# O QUE SE PEDE:
Traduza para o inglês esta frase do texto de leitura sobre PEP e PrEP: "Há 2 dias teve uma relação sexual desprotegida com um cliente que se recusou a usar camisinha."

# TEXTO DE LEITURA:

···

PEP e PrEP HIV: Estratégias de Prevenção Combinada

INEP Revalida - Exame Nacional de Revalidação de Diplomas Médicos — Prova 2025

Enunciado

Mulher travesti de 28 anos, profissional do sexo, comparece à Unidade Básica de Saúde (UBS) em demanda espontânea. Relata relações sexuais frequentes com diferentes parceiros, com uso inconsistente de preservativos, principalmente durante relações anais receptivas. Há 2 dias teve uma relação sexual desprotegida com um cliente que se recusou a usar camisinha. Nunca utilizou medicamento para profilaxia pré-exposição (PrEP) ou pós-exposição (PEP) à infecção pelo HIV. Considerando que a paciente está assintomática no momento, qual a melhor estratégia de prevenção?

Alternativas

  1. A) Prescrever PrEP após resultado não reagente para HIV; indicar PEP após tratamento inicial e orientar rastreamento de ISTs a cada 3 meses.
  2. B) Oferecer teste rápido para HIV e sífilis; prescrever PrEP de início imediato; orientar sobre as vacinas disponíveis no SUS para seu grupo populacional.

···

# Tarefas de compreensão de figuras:
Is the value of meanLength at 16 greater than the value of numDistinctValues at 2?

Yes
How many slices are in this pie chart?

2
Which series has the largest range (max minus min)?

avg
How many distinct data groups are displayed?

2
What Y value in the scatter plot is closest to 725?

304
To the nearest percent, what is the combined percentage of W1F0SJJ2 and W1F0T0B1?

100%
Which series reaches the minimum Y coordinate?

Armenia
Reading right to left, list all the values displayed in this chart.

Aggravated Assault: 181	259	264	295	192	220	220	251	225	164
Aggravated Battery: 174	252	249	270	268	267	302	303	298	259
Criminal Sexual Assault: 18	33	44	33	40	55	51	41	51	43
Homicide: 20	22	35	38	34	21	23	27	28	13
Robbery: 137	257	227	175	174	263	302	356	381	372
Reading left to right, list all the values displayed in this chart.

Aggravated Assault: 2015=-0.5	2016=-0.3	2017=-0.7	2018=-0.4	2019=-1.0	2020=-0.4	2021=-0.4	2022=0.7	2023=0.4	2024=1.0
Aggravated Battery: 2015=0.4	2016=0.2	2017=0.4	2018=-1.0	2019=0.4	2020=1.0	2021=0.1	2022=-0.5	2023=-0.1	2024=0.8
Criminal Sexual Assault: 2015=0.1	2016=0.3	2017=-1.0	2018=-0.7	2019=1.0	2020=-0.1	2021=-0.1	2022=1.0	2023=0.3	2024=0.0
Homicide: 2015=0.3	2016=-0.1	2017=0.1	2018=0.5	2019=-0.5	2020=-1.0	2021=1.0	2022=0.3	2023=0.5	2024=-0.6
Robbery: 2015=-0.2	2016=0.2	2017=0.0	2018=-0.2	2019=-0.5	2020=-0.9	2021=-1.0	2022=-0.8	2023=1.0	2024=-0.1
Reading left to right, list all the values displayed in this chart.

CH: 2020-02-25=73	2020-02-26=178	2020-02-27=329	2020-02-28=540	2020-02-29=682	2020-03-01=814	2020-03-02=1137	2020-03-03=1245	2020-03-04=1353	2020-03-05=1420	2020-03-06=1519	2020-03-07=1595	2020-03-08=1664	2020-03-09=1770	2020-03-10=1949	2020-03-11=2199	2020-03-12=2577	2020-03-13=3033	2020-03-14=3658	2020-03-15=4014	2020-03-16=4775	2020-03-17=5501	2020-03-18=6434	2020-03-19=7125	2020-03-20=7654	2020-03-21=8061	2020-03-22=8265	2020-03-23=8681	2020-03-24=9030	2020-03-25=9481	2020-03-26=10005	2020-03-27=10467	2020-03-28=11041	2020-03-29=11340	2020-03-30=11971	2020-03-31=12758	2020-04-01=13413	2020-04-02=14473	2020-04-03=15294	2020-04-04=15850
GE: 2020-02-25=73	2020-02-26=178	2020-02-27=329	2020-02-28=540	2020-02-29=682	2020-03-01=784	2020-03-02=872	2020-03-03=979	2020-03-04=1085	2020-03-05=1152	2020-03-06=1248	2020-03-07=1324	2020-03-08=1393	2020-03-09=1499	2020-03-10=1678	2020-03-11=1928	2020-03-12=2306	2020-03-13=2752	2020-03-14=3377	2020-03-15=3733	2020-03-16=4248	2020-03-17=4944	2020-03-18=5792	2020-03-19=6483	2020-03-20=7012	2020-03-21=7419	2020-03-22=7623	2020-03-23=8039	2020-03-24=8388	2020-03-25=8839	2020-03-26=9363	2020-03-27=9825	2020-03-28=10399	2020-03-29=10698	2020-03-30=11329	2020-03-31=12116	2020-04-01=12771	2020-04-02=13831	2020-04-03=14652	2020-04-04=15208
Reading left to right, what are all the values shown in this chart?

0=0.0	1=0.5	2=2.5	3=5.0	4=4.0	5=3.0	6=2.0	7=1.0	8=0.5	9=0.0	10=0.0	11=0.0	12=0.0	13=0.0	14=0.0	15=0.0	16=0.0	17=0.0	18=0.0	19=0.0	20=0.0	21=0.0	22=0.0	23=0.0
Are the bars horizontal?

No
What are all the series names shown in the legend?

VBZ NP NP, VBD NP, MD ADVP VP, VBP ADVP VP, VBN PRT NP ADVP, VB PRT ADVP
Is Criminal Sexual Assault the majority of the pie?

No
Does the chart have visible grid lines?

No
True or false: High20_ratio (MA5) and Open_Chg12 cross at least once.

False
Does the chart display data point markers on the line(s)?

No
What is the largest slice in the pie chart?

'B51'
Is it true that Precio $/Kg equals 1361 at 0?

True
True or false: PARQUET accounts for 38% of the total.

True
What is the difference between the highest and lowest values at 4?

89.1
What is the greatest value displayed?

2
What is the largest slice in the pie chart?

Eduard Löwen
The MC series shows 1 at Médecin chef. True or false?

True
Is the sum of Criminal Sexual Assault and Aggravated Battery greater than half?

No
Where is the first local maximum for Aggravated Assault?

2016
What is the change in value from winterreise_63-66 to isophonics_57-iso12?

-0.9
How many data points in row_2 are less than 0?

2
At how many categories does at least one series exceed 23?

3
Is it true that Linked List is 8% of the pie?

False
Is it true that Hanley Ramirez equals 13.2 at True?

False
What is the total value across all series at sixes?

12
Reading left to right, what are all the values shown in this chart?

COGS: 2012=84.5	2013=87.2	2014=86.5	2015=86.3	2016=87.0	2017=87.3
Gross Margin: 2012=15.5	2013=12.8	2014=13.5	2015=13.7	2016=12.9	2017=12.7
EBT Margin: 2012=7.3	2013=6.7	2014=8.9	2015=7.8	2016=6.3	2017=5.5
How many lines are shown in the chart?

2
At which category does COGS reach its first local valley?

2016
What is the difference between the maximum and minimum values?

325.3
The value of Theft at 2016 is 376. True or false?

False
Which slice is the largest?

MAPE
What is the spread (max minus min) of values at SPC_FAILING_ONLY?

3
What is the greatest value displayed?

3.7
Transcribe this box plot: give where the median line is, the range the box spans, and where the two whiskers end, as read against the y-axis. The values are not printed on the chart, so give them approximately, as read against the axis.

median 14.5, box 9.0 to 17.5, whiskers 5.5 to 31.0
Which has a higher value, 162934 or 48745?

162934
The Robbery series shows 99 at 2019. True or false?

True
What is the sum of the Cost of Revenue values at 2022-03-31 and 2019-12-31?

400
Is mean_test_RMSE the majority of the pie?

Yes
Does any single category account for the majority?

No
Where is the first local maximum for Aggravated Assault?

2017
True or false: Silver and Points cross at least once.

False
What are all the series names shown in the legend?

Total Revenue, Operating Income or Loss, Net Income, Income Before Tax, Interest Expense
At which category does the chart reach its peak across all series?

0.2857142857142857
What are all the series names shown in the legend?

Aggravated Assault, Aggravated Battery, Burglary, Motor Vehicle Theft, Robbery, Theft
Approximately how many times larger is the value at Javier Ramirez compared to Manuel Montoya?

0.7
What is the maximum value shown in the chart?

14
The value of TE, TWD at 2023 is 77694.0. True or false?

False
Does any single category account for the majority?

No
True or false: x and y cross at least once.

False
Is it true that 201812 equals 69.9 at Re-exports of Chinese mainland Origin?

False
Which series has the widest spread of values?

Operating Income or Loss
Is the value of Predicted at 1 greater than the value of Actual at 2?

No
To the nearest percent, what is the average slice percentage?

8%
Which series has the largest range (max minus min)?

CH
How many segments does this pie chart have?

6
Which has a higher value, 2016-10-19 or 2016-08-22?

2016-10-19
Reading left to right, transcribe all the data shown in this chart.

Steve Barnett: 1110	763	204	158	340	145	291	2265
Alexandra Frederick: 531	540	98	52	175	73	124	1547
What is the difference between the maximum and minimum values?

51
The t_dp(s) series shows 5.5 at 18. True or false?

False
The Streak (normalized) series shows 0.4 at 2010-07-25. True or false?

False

···

# RESPOSTA À TAREFA:
Two days ago, she had unprotected sex with a client who refused to use a condom.